One day in 1969, I hopped aboard a Cessna Queen-Air plane in Shenandoah, Iowa for a day-trip to Cedar Rapids.

Also aboard the craft was my boss, Norm Williams, the General Manager of KMA, which was owned by the May Broadcasting Company. In those days, May Broadcasting was comprised of KGUN-TV in Tucson, KMTV in Omaha, plus substantial ownership of KFAB in Omaha. I believe they also had a station in Wisconsin.

I’m not sure what Norm’s agenda was for that trip, but I know I was looking forward to visiting with Grant Price and the folks in the newsroom at WMT radio and television. We would also drive to Oelwein to visit the news operation overseen by Dick Petrik. I had recently joined KMA as News Director and was anxious to learn what I could from those veteran broadcasters.

Both KOEL in Oelwein, under Dick Petrik, and WMT in Cedar Rapids, led by Grant Price, had first-class news operations.
So I was saddened to learn about the passing of Grant Price last week (10/17) in Waterloo, Iowa. He was 85 years old and had been one of the best-known broadcasters in the state before stepping away from the microphone in 1989 to go to work for Wartburg College.

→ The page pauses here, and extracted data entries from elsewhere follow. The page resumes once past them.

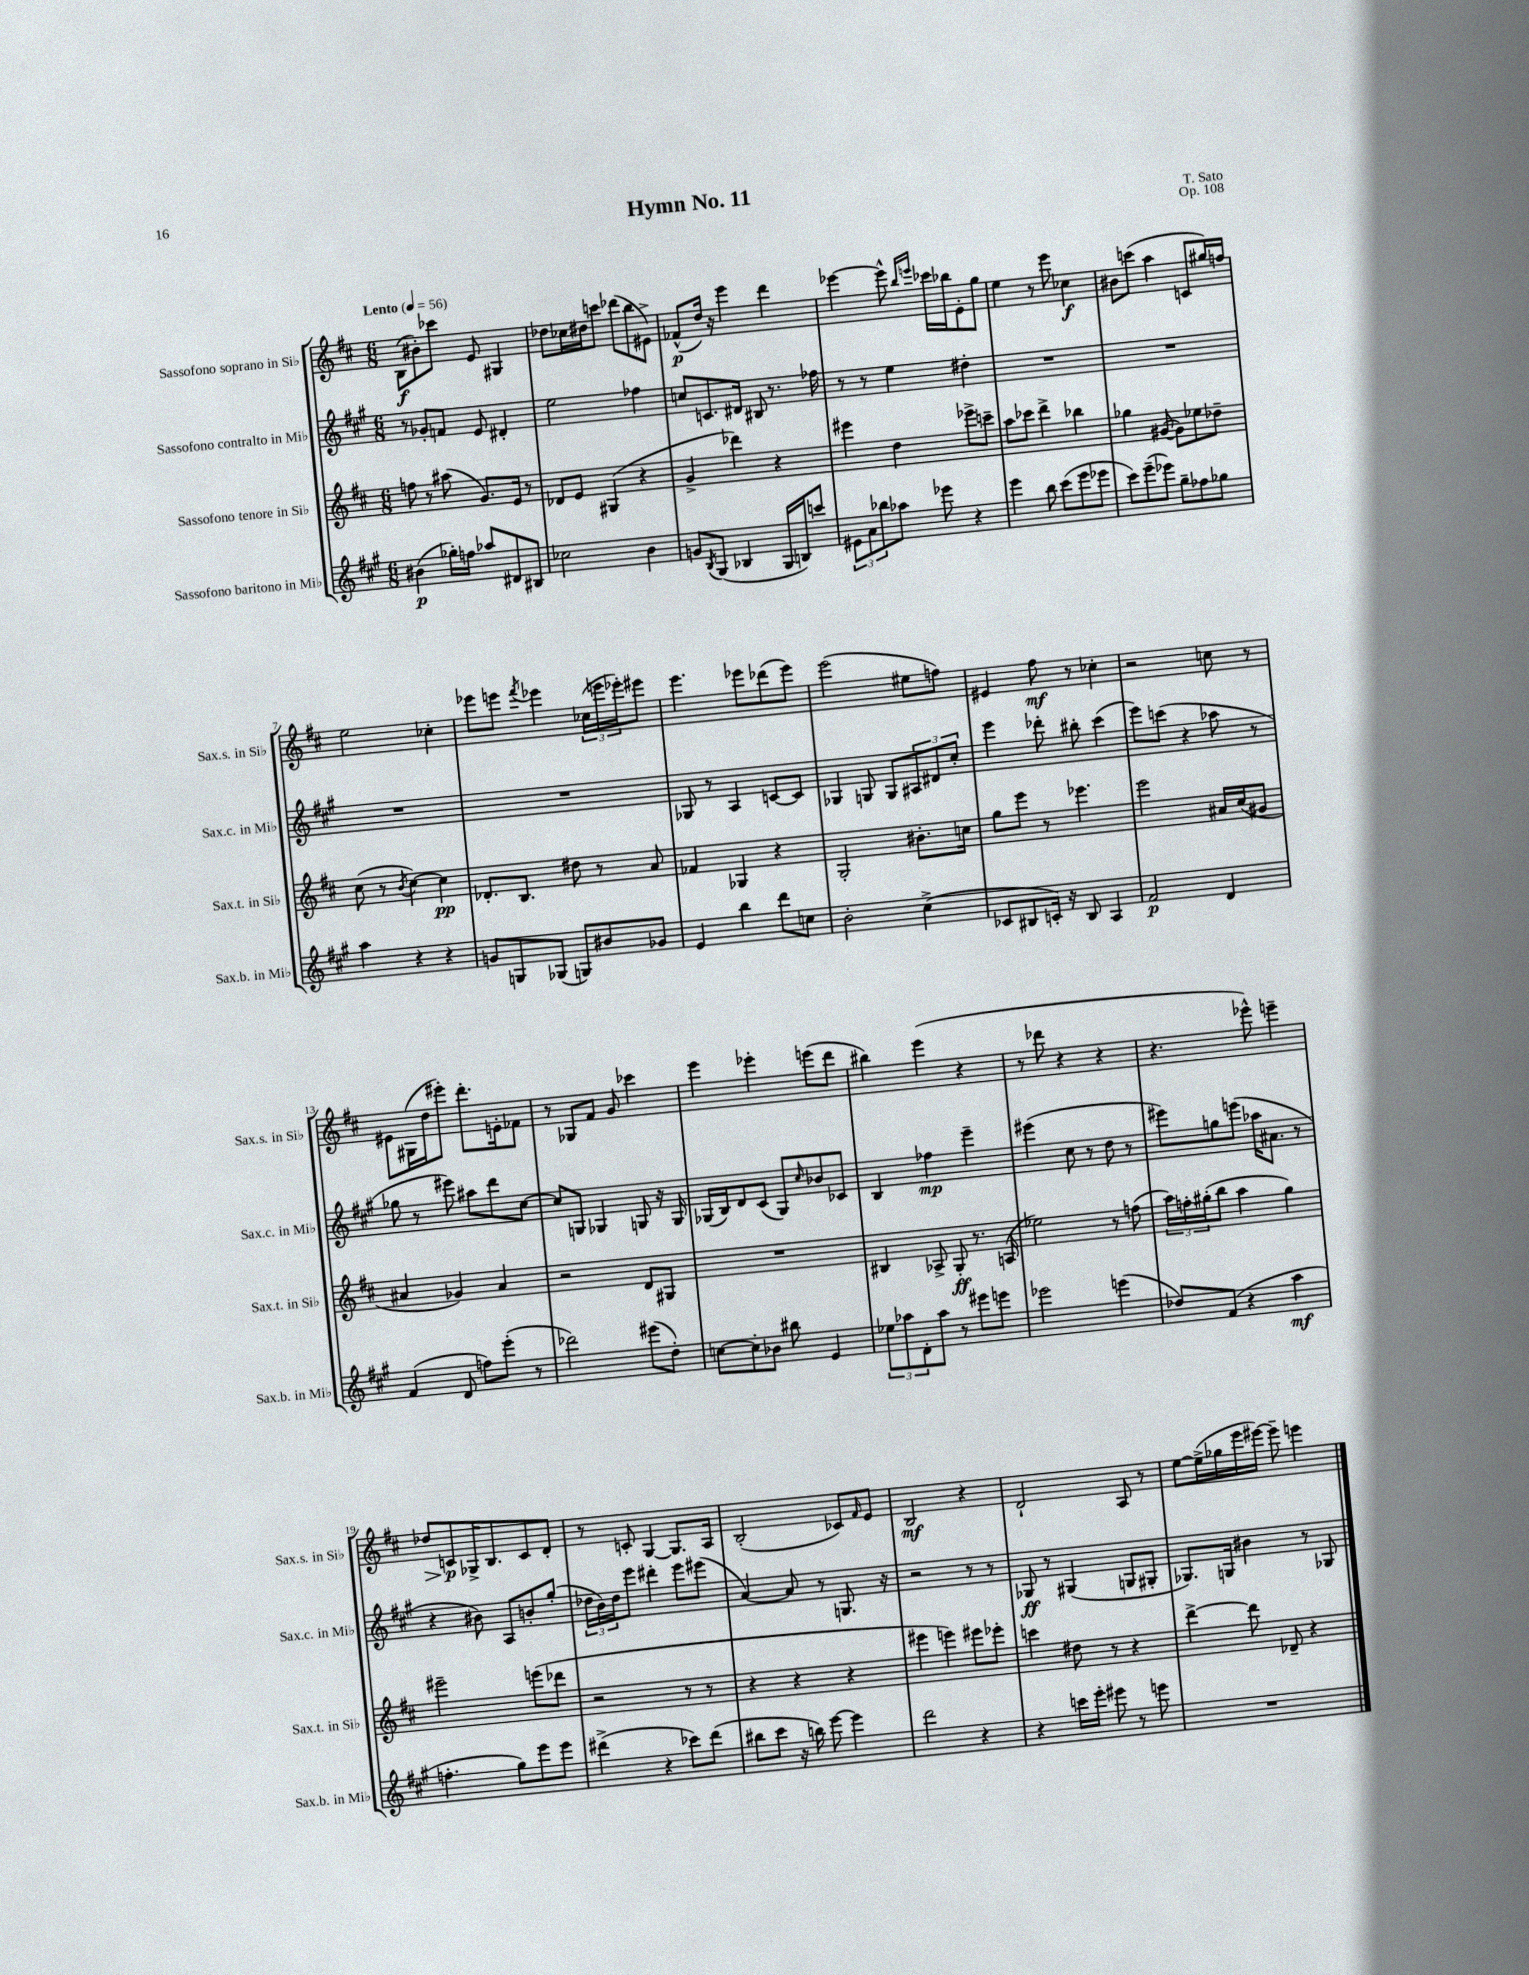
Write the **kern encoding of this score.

**kern	**kern	**kern	**kern
*staff4	*staff3	*staff2	*staff1
*clefG2	*clefG2	*clefG2	*clefG2
*k[f#c#g#]	*k[f#c#]	*k[f#c#g#]	*k[f#c#]
*M6/8	*M6/8	*M6/8	*M6/8
*MM56	*MM56	*MM56	*MM56
(4b#\	8ff\	8r	(8B\L
.	8r	8g-'/L	8b#'\)
16gg-'\LL)	(8aa#\	8f/J	8ccc-\J
16ff\JJ	.	.	.
8aa-/L	8.g/L)	8e/	8e/
8d#/	.	4d#'/	4G#/
.	16e/Jk	.	.
8B#/J	8r	.	.
=	=	=	=
2cc-\	8d-/L	2ee\	8dd-\L
.	8e/J	.	16cc-\L
.	.	.	16dd#\J
.	(4G#/	.	8ccc\J
.	.	.	(8ddd-\L
4b\	4r	4ff-\	8bb\
.	.	.	8e#^\J)
=	=	=	=
8g/L	4g^/	8cc/L	(8f-^^/L
8qB/	.	.	.
(8G#/J	.	8.c/	16dd/Jk)
.	.	.	16r
4B-/	4ddd-\)	.	4eee\
.	.	16d#/Jk	.
.	.	8B#/	.
16G#/LL	4r	8.r	4ddd\
16B/J)	.	.	.
8ccc/J	.	.	.
.	.	16ff-\	.
=	=	=	=
12e#\L	4eee#\	8r	[4eee-\
12a\	.	.	.
.	.	8r	.
12bb-\	.	.	.
8aa-\J	4dd\	4ee\	8eee-^^\]
.	.	.	16qqbb/LL
.	.	.	16qqeee/JJ
8eee-\	.	.	16ccc-\LL
.	.	.	16bb-\J
4r	8eee-^\L	4dd#'\	8e'\
.	8ccc~\J	.	8gg\J
=	=	=	=
4eee\	8aa\L	2.r	4ee\
.	8ccc-\J	.	.
8bb\	4ddd^\	.	8r
(8ccc#\L	.	.	8eee\
8eee\	4bb-\	.	4cc-\
8eee-\J	.	.	.
=	=	=	=
8ccc#\L)	4gg-\	2.r	8b#\L
(8eee~\	.	.	(8ccc\J
8eee-\J)	([8g#/	.	4aa\
8gg#~\L	8g#\]L)	.	.
8ff-\	8ee-\	.	8c/L
8gg-\J	8dd-~\J	.	16gg#/L)
.	.	.	16ff/JJ
=	=	=	=
4aa\	(8cc#\	2.r	2ee\
.	8r	.	.
.	8qb/	.	.
4r	[4cc#\)	.	.
4r	4cc#\]	.	4cc-'\
=	=	=	=
8g/L	8.d-'/L	2.r	8eee-\L
8G/	.	.	8eee\J
.	8.B/J	.	.
.	.	.	8qfff#/
(8G-/J	.	.	4eee-\
8G/L)	8dd#\	.	.
8b#/	8r	.	(24cc-\LL
.	.	.	24eee\
.	.	.	24eee-'\J)
8g-/J	8a/	.	8eee#\J
=	=	=	=
4e/	4f-/	8G-/	4.eee\
.	.	8r	.
4bb\	4G-/	4A/	.
.	.	.	8eee-\L
8ddd\L	4r	[8c/L	(8ddd-\
8cc\J	.	8c/]J	8eee-\J)
=	=	=	=
2b'\	2G'/	4G-/	(2eee\
.	.	8G/	.
.	.	8G/L	.
(4cc#^\	8.b#'\L	12A#/	8ee#\L
.	.	12d#/	.
.	.	.	8ff\J)
.	.	12cc#'/J	.
.	16cc\Jk	.	.
=	=	=	=
8c-/L	8gg\L	4eee\	4e#/
8B#/	8eee\J	.	.
16c'/Jk)	8r	8ddd-'\	8ff#\
16r	.	.	.
8B#/	4.eee-\	8bb#'\	8r
4A/	.	(4ccc#\	4cc-'\
=	=	=	=
2f#/	2eee\	8eee\L)	2r
.	.	(8ccc\J	.
.	.	4r	.
4d/	16a#/LL	8aa-\	8cc\
.	(16cc#/J	.	.
.	8g#/J	8r	8r
=	=	=	=
(4f#/	4a#/	8gg-\	8e#\L
.	.	8r	(16G#\L
.	.	.	16dd\J
8d/	4g-/)	8eee#\)	8eee#'\J)
8ff\L)	.	8aa#\L	8.ddd'\L
(8eee'\J	4a#/	8ddd\	.
.	.	.	16e'\k
8r	.	[8cc#\J	8f-\J
=	=	=	=
2ddd-\)	2r	8cc#/]L	8r
.	.	8G/J	8G-/L
.	.	4G-/	8f#/J
.	.	.	8g/
(8eee#\L	8d/L	8G/	4ccc-\
8dd'\J)	8G#/J	16r	.
.	.	16G/	.
=	=	=	=
[8cc\L	2.r	(16G-/LL	4eee\
.	.	16B/J)	.
8cc'\]	.	8d/	.
8b-\J	.	(8c#/J	4eee-'\
8bb#\	.	8G-/L)	.
.	.	16qqcc#/	.
4e/	.	8b-/	(8eee\L
.	.	8c-/J	8ddd\J
=	=	=	=
12ee-\L	4B#/	4B/	4bb#\)
12aa-\	.	.	.
12d'\	.	.	.
8aa-\J	8A-^/	4ff-\	(4eee\
8r	8G'/	.	.
8eee#\L	8.r	4eee~\	4r
8eee\J	.	.	.
.	(16A/	.	.
=	=	=	=
2eee-\	2ee-\)	(4eee#\	8r
.	.	.	8ddd-\
.	.	8cc#\	4r
.	.	8r	.
(4eee\	8r	8dd\	4r
.	(8ff\	8r	.
=	=	=	=
8dd-/L)	24aa\LL)	8eee#\L)	4.r
.	24ff'\	.	.
.	(24gg#'\J	.	.
(8f#/J	8bb\J	8gg\	.
4r	4aa\	(8eee\J	.
.	.	16aa-\LK	8eee-^^\)
.	.	8.a#\J	.
4aa\	4gg#\)	.	4eee~\
.	.	8r	.
=	=	=	=
4.ff'\	2eee#~\	4r	8dd-/L
.	.	.	8c/
.	.	8b#\)	16G-^/K
.	.	.	8.B/
8gg#\L)	.	8A/L	.
8eee\	(8eee\L	8b'/	8c/
8eee\J	8ddd-\J	(8gg#'/J	8d'/J
=	=	=	=
(4ddd#^\	2r	24dd-\LL	8r
.	.	24b\)	.
.	.	24dd-\J	.
.	.	8eee\J	8c'/
4r	.	4ddd#'\	[4G/
8ccc-\L)	8r	8eee\L	8.G/]L
(8ddd#\J	8r	(8eee#\J	.
.	.	.	16A/Jk
=	=	=	=
8bb#\L	4r	[4a/)	(2B'/
8ccc#\J	.	.	.
16r	4r	8a/]	.
16bb\)	.	.	.
[8eee\	.	8r	.
4eee\]	4r	8.G/	8c-/L)
.	.	.	16qqf#/
.	.	.	8e/J
.	.	16r	.
=	=	=	=
2ddd\	4eee#\	2r	2B/
.	4eee\)	.	.
4r	8eee#\L	8r	4r
.	8eee-'\J	8r	.
=	=	=	=
4r	4ccc\	8G-/	2d`/
.	.	8r	.
16ccc\LL	8dd#\	(4G#/	.
16eee'\JJ	.	.	.
8eee#\	8r	.	.
8r	4r	8G/L	8A/
8eee\	.	8G#'/J	8r
=	=	=	=
2.r	[4ddd^\	8.G-/L)	[8ee\L
.	.	.	(16ee^\]L
.	.	16G/Jk	16gg-\
.	8ddd\]	4b#\	16eee\
.	.	.	[16eee#\JJ)
.	8d-~/	.	8eee#~\]
.	4r	8r	4eee\
.	.	8G-/	.
==	==	==	==
*-	*-	*-	*-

Occasionally in recent years, I’ve chatted with veteran sports broadcaster Bryan Lessly, who once worked in the WMT shop, about our Iowa experiences – and Grant Price almost always comes up in the conversation. I can think of few Iowa news broadcasters, save Jack Shelley, who’ve left any larger legacy than Grant Price. Okay, “Dutch” Reagan would be an exception. In any event, WMT became a news powerhouse under the auspices of Grant Price.

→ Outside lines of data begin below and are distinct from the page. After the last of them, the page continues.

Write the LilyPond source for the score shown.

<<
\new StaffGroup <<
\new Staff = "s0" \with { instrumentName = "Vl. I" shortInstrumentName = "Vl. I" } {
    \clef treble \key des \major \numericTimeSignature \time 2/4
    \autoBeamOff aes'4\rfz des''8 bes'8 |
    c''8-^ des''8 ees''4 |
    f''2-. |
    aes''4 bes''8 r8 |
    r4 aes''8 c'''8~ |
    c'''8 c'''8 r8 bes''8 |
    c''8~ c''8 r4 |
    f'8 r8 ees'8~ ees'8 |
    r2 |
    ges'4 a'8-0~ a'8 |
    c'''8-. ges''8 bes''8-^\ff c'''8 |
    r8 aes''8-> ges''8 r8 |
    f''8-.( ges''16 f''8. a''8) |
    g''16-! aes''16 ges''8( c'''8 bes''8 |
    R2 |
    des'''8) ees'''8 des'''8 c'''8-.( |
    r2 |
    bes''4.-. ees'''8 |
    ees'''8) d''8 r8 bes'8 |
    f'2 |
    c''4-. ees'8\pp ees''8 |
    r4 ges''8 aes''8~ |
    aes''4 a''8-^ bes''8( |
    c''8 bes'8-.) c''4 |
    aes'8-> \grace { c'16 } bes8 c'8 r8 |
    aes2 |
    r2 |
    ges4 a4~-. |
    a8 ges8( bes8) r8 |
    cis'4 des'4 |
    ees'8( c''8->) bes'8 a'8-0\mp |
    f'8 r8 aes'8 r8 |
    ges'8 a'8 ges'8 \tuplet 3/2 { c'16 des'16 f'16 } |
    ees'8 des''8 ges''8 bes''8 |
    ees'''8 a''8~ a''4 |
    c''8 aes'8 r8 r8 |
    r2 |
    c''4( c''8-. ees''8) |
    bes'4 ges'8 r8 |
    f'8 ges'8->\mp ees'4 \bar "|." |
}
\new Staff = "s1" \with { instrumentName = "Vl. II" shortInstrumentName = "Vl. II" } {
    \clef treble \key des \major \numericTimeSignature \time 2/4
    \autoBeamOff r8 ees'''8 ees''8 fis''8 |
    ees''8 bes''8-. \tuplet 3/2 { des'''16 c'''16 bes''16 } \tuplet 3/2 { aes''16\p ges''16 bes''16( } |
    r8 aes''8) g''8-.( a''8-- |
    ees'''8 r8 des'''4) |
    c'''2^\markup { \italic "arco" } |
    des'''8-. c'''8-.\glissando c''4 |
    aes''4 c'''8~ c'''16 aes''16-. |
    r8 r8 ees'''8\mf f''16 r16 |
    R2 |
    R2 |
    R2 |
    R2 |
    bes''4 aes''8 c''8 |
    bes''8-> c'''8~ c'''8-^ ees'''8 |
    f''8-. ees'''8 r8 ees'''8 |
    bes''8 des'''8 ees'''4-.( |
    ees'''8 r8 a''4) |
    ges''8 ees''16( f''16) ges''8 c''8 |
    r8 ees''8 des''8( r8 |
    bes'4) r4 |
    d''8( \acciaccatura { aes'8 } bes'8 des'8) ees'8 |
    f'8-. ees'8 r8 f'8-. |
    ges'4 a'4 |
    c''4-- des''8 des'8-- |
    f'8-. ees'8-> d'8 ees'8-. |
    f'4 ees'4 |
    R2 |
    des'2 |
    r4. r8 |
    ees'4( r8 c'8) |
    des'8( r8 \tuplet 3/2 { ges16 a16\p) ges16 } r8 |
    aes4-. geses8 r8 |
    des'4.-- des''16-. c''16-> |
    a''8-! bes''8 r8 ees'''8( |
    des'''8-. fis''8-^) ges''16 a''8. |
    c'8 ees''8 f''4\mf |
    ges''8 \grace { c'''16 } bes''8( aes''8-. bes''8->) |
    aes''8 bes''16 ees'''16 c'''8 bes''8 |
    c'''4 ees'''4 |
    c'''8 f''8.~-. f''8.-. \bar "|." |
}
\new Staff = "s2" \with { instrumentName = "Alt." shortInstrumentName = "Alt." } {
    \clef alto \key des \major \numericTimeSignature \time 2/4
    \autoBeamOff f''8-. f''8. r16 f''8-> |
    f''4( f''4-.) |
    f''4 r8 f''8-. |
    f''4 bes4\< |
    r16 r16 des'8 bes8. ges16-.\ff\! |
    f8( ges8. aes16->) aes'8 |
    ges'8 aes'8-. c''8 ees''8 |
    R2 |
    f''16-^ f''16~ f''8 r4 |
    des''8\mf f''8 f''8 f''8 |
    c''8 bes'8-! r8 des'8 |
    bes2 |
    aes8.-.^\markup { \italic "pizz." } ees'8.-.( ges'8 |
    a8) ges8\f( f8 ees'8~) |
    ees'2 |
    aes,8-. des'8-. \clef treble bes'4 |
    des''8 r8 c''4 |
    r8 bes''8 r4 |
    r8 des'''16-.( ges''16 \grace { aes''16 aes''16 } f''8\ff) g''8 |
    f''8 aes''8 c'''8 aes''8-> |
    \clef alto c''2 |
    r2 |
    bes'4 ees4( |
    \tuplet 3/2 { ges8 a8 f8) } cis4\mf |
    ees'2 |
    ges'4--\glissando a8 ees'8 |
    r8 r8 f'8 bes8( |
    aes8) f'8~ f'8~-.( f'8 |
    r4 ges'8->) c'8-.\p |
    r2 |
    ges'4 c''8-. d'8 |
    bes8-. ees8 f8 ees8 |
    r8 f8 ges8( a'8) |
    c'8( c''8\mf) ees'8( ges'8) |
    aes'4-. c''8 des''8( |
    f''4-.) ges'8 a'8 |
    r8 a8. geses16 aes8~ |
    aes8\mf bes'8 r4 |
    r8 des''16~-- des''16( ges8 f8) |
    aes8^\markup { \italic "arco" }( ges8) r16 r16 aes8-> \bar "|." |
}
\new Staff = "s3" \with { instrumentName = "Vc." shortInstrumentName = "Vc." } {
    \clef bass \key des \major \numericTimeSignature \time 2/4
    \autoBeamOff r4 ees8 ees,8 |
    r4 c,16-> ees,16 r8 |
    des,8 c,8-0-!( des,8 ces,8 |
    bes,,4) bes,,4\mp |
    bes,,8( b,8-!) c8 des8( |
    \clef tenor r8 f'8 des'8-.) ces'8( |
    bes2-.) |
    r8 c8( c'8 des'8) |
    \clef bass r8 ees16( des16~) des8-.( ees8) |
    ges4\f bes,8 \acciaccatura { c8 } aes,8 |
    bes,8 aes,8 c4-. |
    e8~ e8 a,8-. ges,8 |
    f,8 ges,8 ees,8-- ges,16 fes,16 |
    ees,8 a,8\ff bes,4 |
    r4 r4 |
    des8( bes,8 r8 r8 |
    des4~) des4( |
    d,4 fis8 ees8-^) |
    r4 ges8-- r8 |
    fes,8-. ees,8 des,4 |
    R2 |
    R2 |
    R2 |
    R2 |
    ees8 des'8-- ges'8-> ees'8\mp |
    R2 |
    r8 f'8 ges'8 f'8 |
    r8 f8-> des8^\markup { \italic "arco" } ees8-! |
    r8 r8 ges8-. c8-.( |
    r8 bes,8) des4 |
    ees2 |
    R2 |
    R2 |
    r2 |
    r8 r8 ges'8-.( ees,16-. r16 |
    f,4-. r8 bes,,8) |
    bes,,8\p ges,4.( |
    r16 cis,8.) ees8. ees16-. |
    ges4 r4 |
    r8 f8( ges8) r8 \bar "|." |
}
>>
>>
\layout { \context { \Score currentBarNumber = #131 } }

I remember the warm hospitality and generosity extended to me by Grant and his staff nearly 40 years ago – and it’s easy to understand why this talented and exceptional person was so highly regarded by so many as a good boss, a learned mentor, and a good friend.

1 comment:

Anonymous said...

I had the pleasure to work with both Dick Petrik and Grant Price as a young engineer with both companies. I remember Dick as a man focused on his work, but good to work with non the less. Grant was a true gentleman and always a pleasure to work with.